もうおわかりだろうが、この3つの人材育成の基本は、どれか1つを重点的に行うということではなく、すべて同時に行うべきである。

現場がルーチンワークを正確に実行でき、簡単な例外案件に対応できる力があるからこそ、管理者たちは分析・判断に時間をかける事ができるのである。

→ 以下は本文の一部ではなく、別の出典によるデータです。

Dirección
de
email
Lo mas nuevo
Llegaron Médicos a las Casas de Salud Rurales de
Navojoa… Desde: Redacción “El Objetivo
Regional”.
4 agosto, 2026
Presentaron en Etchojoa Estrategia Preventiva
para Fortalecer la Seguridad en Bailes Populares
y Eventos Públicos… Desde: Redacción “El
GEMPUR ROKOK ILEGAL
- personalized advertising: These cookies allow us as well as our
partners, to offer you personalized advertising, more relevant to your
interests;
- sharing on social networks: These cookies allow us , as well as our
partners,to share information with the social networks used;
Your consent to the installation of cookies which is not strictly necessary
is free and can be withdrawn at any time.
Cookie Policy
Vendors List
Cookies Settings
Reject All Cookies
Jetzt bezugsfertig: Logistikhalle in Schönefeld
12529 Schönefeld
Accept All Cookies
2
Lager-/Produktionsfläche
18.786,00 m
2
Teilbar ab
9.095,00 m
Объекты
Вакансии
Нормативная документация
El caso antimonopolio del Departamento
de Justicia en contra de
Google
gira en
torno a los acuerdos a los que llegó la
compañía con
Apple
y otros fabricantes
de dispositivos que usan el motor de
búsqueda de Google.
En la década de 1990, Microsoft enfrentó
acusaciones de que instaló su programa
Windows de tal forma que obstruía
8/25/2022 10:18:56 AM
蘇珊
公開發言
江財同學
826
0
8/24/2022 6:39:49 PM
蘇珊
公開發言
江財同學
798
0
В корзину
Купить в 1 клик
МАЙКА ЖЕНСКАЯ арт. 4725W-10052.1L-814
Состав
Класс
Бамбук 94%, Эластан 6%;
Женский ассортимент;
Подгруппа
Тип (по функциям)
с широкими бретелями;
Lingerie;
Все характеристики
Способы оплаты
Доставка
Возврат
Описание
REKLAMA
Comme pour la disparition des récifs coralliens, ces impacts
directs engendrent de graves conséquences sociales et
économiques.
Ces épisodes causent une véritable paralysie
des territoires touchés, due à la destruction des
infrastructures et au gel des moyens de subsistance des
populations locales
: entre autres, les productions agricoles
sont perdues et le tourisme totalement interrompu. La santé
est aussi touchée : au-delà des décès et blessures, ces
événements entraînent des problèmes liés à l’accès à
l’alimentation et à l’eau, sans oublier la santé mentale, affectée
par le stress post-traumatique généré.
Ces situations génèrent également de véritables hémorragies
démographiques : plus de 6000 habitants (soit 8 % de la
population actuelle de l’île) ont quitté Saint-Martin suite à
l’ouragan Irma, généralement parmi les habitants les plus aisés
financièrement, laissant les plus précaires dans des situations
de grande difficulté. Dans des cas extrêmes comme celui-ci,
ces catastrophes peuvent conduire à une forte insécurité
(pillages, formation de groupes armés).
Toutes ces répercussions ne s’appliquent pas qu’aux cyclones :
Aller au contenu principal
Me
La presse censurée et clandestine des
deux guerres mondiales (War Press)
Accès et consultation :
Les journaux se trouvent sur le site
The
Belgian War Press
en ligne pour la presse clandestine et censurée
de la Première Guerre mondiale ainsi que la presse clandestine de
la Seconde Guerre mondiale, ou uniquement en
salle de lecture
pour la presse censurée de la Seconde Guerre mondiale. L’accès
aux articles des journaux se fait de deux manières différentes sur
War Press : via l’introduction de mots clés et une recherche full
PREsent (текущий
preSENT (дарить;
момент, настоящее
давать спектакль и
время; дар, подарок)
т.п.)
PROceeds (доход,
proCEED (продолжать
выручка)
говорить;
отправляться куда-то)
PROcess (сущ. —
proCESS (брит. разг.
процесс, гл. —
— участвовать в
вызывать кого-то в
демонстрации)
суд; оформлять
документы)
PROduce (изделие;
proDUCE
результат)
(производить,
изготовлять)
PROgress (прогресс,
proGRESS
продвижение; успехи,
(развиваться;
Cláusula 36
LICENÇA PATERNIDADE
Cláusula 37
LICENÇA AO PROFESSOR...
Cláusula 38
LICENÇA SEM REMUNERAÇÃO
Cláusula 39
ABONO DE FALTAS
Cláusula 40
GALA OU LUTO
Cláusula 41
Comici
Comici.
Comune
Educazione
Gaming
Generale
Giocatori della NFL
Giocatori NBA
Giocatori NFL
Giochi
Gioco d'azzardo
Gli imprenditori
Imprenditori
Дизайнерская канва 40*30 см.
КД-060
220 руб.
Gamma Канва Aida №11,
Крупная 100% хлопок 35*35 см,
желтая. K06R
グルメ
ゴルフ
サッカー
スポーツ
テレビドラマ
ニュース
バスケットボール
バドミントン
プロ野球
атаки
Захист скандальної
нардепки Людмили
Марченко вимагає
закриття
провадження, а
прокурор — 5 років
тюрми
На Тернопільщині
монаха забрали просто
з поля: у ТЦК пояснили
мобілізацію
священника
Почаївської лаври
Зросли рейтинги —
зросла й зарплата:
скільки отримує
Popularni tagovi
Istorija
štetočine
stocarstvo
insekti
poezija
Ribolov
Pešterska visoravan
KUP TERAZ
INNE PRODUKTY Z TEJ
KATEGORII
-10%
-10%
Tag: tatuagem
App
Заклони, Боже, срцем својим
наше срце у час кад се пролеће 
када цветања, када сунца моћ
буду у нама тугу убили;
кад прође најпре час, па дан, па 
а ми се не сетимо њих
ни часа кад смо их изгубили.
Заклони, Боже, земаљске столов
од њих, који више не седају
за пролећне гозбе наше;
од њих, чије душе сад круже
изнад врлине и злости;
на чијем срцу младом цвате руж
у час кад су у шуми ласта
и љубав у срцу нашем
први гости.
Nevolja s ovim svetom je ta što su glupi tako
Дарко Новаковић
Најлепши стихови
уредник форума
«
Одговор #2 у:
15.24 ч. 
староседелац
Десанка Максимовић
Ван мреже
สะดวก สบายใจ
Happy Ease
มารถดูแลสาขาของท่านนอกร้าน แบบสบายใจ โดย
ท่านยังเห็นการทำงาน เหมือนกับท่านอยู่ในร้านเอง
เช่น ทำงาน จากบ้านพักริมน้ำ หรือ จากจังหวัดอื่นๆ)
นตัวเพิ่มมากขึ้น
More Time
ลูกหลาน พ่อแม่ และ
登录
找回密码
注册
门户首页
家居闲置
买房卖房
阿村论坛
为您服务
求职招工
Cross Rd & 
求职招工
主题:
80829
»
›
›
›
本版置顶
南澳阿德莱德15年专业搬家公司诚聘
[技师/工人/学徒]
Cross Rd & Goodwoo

現場がしっかりしているから、足腰がしっかりしているから、ミドルは問題の本質を考え抜く事ができ、トップは戦略を思考する余裕を初めて獲得できるのである。

◾️決断できる人材不足
下記のような3つの症状が出てきたら決断不足を疑うべきである。
①フルライン・フルスペック要求
②経営改革検討委員会の増殖
③人材育成プログラムの提案

例えば①が多数出てくる事である。コストは他社より低く、すべての性能に関して他社競合製品を上回るものを、他社よりも早く市場に導入せよ、というような要求が出てきたら要注意である。

仕様書ばかりででなく、戦略計画も同様に全方位戦略型のものが出てきたら要注意である。
言うまでもなく明らかだと思うが、上のような要求は誰でも決められる。

◾️エースの無駄遣いにご注意
いま組織運営のボトルネックになっているのは決断のできる人が少ないことだ。だから、このボトルネックが解消するように細心の注意を払うべきである。

決断のできるエースの数はどの会社でも限られている。だから、トップ・マネジメントは、まず社内のエースが誰なのかを明確に認識し、そのエースたちには本当に決断を必要とする重要な仕事しか回さないようにする事が重要である。

 

 

―ここからー
今働いている会社の本質的課題として上がってきたのが、幹部社員が決断できない。戦略を決める事ができでないでした。
実際、とある事業部長に戦略を考えて貰う機会があり、上がってきた当初案はまさに全方位的=ミーシーな物でした。

よく言われる事ですが「何でもあるは何にも無いのと同じある」。

どんな企業でも資源=リソース(人・物・金)が潤沢な時は殆どありえません。大企業であっても大企業なりのリソース不足は発生しています。つまり、どの企業も限りあるリーソスで決断をしなければならないという事です。

戦略とは何か?

私は「戦略とは限られたリソースの中で限られた資源を何処に選択・集中するのかを決める事だ」と定義しています。言い換えると、何をやらないのか。何を諦めるのか。何を捨てるのかを決断する事です。

本当にこのような決断ができる人は限られています。(実感)

それなのに、そのようなエースに人が居ないからと言ってルーチン業務などをやらせるのはエースの無駄遣いではないでしょうか。

どんなエースであってもルーチンワークは創造性を駆逐する=エースの無駄遣い=長期的に見れば大損をしていると思うのです。なので、エースを最大限に活かす体制を如何に構築するかが企業として人事としてとても重要だと思いますが、皆さんのお考えは如何ですか。